16. The Constitution Bench of the Supreme Court in University of Mysore Vs. C.D. Govinda Rao & Anr., AIR 1965 SC 491, held that in academic matters, where the decision under challenge has been taken by the Committee of Expert "normally the Courts should be slow to interfere with the opinion expressed by the experts" unless there are allegations of mala-fide against any of the Members of the Expert Committee. The Court further observed as under:-
".....It would normally be wise and safe for the courts to leave the decisions of academic matters to experts who are more familiar with the problems they face than courts..."
17. Similar view has been taken by the Supreme Court in State of Bihar & Ors. Vs. Dr. Asis Kumar Mukherjee & Ors., AIR 1975 SC 192; Dr. M. C. Gupta & Ors. Vs. Dr. Arun Kumar Gupta & Ors., (1979) 2 SCC 339; Rajendra Prasad Mathur Vs. Karnataka University & Anr., AIR 1986 SC 1448; Dr. Uma Kant Vs. Dr. Bhika Lal Jain & Ors., AIR 1991 SC 2272; The Chancellor & Anr. Vs. Dr. Bijay Nanda Kar & Ors., (1994) 1 SCC 169; State of Orissa & Ors. Vs. Prajnaparamita Samanta & Ors., (1996) 7 SCC 106; Chairman, J & K State Board of Education Vs. Fayaz Ahmad, (2000) 3 SCC 59 and The Dental Council of India Vs. Subharti K.K.B. Charitable Trust & Anr., AIR 2001 SC 215.

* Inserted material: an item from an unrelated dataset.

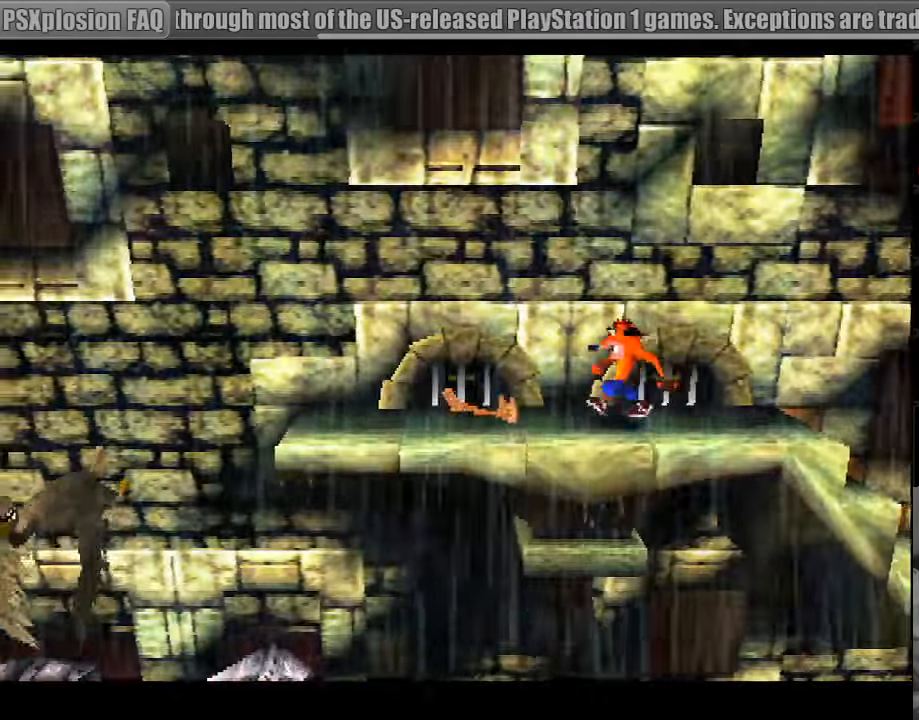
{"buttons": [], "events": [[17, "SQUARE", "down"], [217, "SQUARE", "up"], [250, "SQUARE", "down"], [383, "DPAD_LEFT", "up"], [417, "SQUARE", "up"]]}
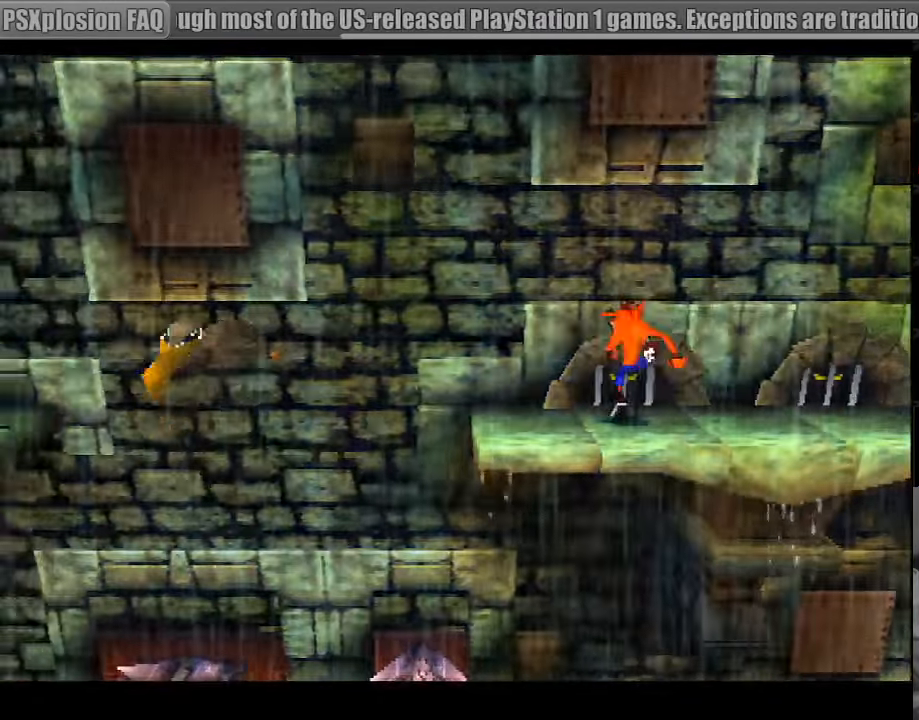
{"buttons": ["DPAD_LEFT"], "events": [[383, "DPAD_LEFT", "down"]]}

18. In Himachal Pradesh Public Service Commission Vs. Mukesh Thakur & Anr. (2010) 6 SCC 759 Hon'ble Supreme Court observed as follow:-
"In view of the above, it was not permissible for the High Court to examine the question papers and answer sheets itself, particularly, when the Commission had assessed the inter se merit of the candidates. If there was a discrepancy in framing the question or evaluation of the answer, it could be for all the candidates appearing for the examination and not for Respondent only. It is a matter of chance that the High Court was examining the answer sheets relating to Law. Had it been other subjects like Physics, Chemistry and Mathematics, we are unable to understand as to whether such a course could have been adopted by the High Court. Therefore, we are of the considered opinion that such a course was not permissible to the High Court."
19. Upon considering the submissions made by the learned counsels for the parties and upon perusing the impugned judgment and order, we find that learned Single Judge has appreciated the record and material, as has been placed and the writ petition has been dismissed by the learned Single Judge with cogent and justifiable reasons. In an Intra-Court Special Appeal, no interference is usually warranted unless palpable infirmities or perversities are noticed on a plain reading of the impugned judgment and order. In the facts and circumstances of the instant case, on a plain reading of the impugned judgment and order, we do not notice any such palpable infirmity or perversity. As such, we are not inclined to interfere with the impugned judgment and order.
20. In view of above, the special appeal sans merit and is, accordingly, dismissed.
Order Date :- 01.08.2024 A. Pandey/S.P.